Die Suggestionen

„Das Wesen der Suggestion besteht darin, dass in der eigenen Person oder in einem anderen Menschen auf irgendeine Weise in dessen Unterbewusstsein eine bestimmte Vorstellung erzeugt wird. Dadurch erreicht man eine Beeinflussung seiner Gefühle, seines Urteils und seiner Willensentschlüsse. „(Kurt Tepperwein, Die hohe Schule der Hypnose, Ariston Verlag, Seite 36)

Generell unterscheiden wir zwischen Affirmationen und Suggestionen. Während Affirmationen einen Vorgang bejahen und bestätigen, wird bei einer Suggestion von einer Beeinflussung gesprochen. Beide, Affirmationen wie Suggestionen können entweder laut ausgesprochen oder gedacht werden.

Es gibt verschiedene Arten von Suggestionen. Wir unterscheiden hier zum einen Fremdsuggestionen und zum anderen Autosuggestionen.

Von Autosuggestionen sprechen wir, wenn sich eine Person selber Vorstellungen erzeugt, die so stark sind, dass Sie von seinem Unterbewusstsein aufgenommen, akzeptiert und verarbeitet werden. Fremdsuggestionen werden immer von einer anderen Person dem Klienten gegeben. Damit diese wirksam werden können, muss der Klient diese allerdings in seine Vorstellung übernehmen und in eine Autosuggestion umsetzen.

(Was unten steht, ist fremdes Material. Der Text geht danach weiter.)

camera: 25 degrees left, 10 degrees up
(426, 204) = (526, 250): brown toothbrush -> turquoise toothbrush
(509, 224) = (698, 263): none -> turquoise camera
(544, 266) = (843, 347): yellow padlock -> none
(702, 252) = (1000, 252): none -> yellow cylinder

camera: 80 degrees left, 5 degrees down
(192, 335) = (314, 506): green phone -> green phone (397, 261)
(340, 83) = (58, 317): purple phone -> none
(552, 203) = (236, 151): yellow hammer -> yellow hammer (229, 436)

Suggestionen werden niemals im Bewusstsein ausgeführt. Sie werden nur wirksam, wenn sie von dem Klienten durch Autosuggestion in eine Vorstellung umgewandelt werden. Jeder Klient entscheidet aufgrund seiner Normen und Werte, ob er Suggestionen annimmt oder ablehnt.

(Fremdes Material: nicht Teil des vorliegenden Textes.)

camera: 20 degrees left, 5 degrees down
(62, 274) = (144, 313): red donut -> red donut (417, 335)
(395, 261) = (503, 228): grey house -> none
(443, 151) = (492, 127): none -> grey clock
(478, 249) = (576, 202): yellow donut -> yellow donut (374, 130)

Gerade in der Hypnose ist dies in verstärktem Maße der Fall. Fremdsuggestionen werden in Autosuggestionen umgewandelt und vom Klienten in dieser Phase entweder angenommen oder abgelehnt. Menschen sind zudem unterschiedlich stark suggestibel, also empfänglich für solche Vorstellungen.

Werbung erreicht unmittelbar das Unterbewusstsein.

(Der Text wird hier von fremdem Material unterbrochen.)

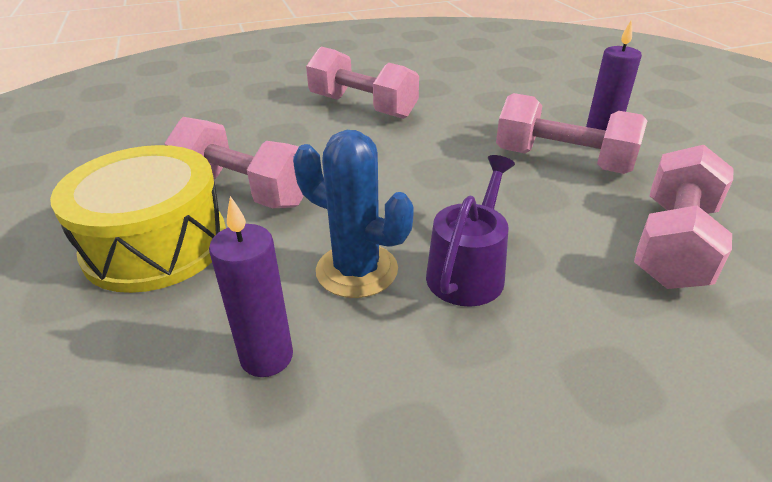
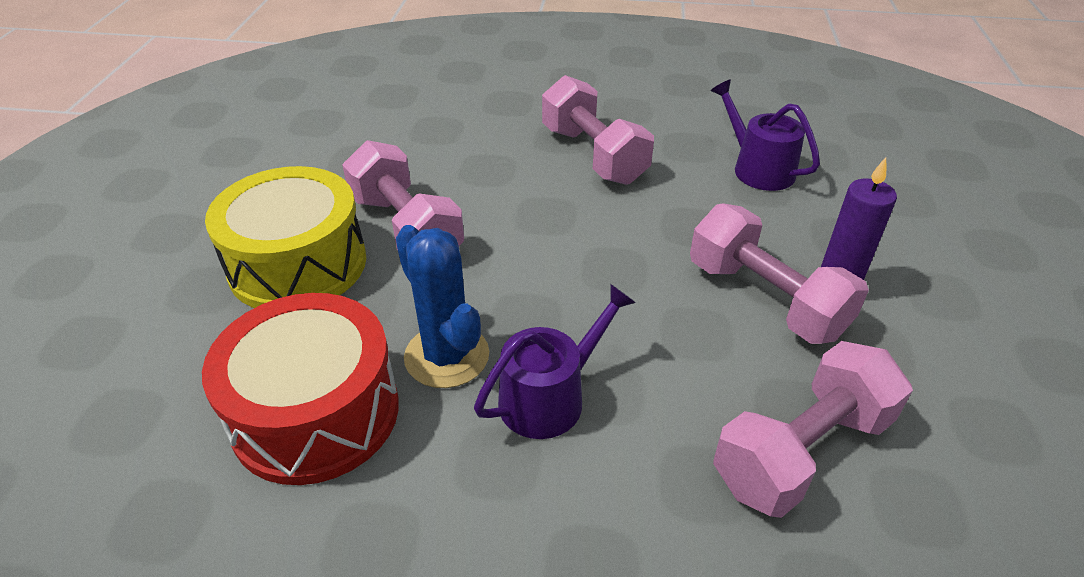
camera: 25 degrees right, 5 degrees up
(267, 357) = (316, 413): purple candle -> red drum
(486, 89) = (758, 168): none -> purple watering can

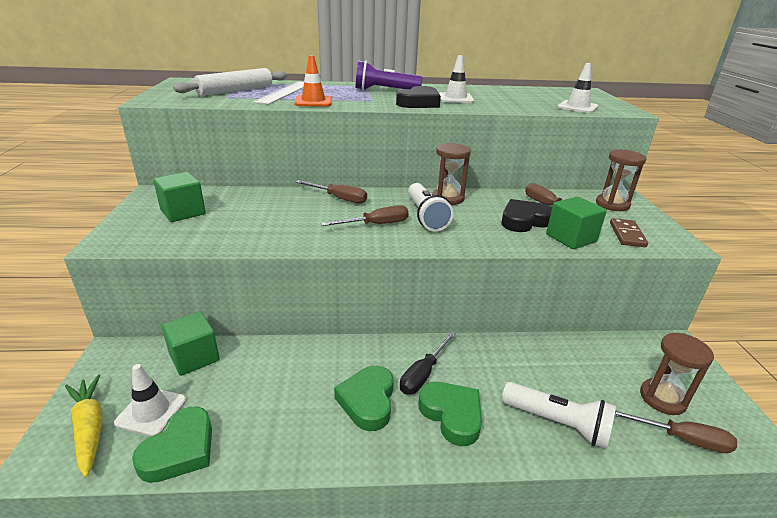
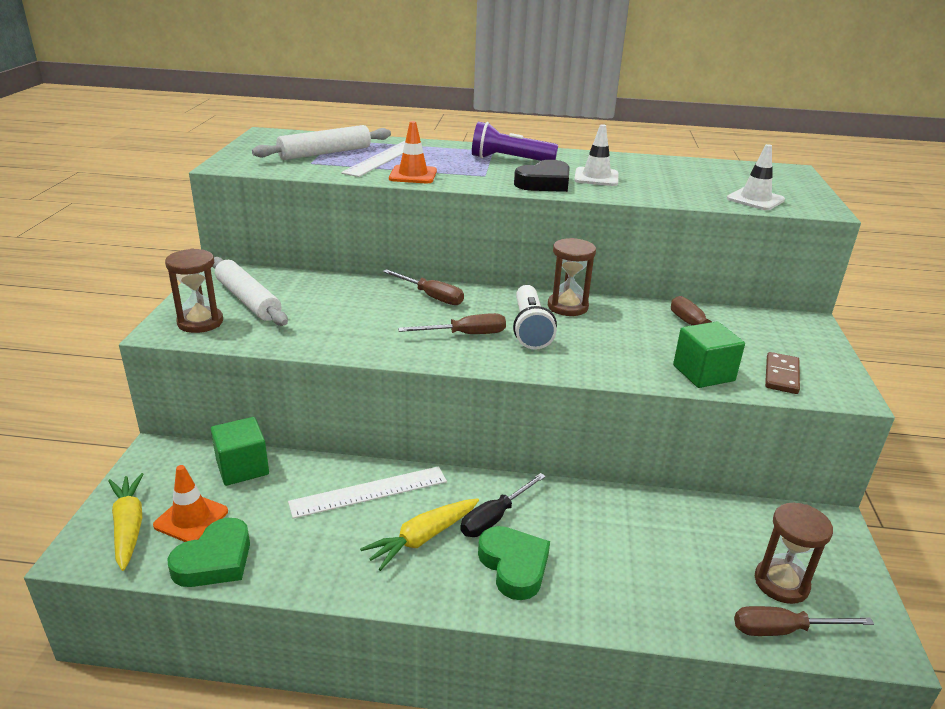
camera: 10 degrees right, 0 degrees up
(151, 411) = (191, 518): white traffic cone -> orange traffic cone
(183, 212) = (248, 300): green cube -> white rolling pin
(311, 365) = (369, 492): none -> white ruler
(368, 401) = (422, 538): green heart -> yellow carrot
(524, 221) = (653, 345): black heart -> none
(558, 423) = (636, 592): white flashlight -> none
(612, 204) = (785, 332): brown hourglass -> brown hourglass (200, 322)
(682, 439) = (783, 630): brown screwdriver -> brown screwdriver turned 150 degrees clockwise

In unserem Leben werden wir durch bewusste und unbewusste Suggestionen beeinflusst. Ein gutes Beispiel ist die Werbung, der wir tagtäglich ausgesetzt sind. Es gibt viele Menschen, die standhaft behaupten für diese Art der Suggestion nicht empfänglich zu sein. Der große Erfolg der Werbung gerade im Fernsehen spricht hier eine andere Sprache. Fernsehen ist wie ein hypnotischer Zustand, wir können direkt das Unterbewusstsein erreichen. Kino ist ein noch besseres Beispiel und zeigt sogar schon Züge einer Massenhypnose, oder sind Sie sich jeder Minute eines Kinofilms bewusst?

Natürlich werden wir nicht nur von äußeren Reizen beeinflusst, auch wir beeinflussen uns andauernd selber. Diese Autosuggestionen (die Stimme in unserem Kopf – das Unterbewusstsein – unsere Intuition) beeinflusst uns nachhaltig selber und prägt somit unsere Persönlichkeit. Auch außerhalb der Hypnose kann man hier bereits beeindruckende Erfolge erzielen, wenn man negative Suggestionen bewusst durch positive ersetzt. Bewusste Suggestion ermöglicht eine aktive Gestaltung der eigenen Wahrnehmung und Gefühlswelt.

Generell gelten bei Affirmationen wie auch bei Suggestionen folgende Grundsätze:

  • Sie können sowohl positiv als auch negativ besetzt sein.
  • Um sie zu verwirklichen muss der Klient diese Sätze mit Bildern versehen und sie bewusst erleben.
  • Die Sätze werden vom Unterbewusstsein nicht bewertet, alle Sätze werden konsequent abgearbeitet.

Bei der Entwicklung von Affirmationen und Suggestionen ist es hilfreich folgende Hinweise zu beachten:

  • Die Sätze sollen einfach und kurz formuliert sein.
  • Die Gegenwartsform ist zu gebrauchen.
  • Die Sätze sollen positiv formuliert sein.
  • Formulieren Sie lösungs- und nicht problemorientiert.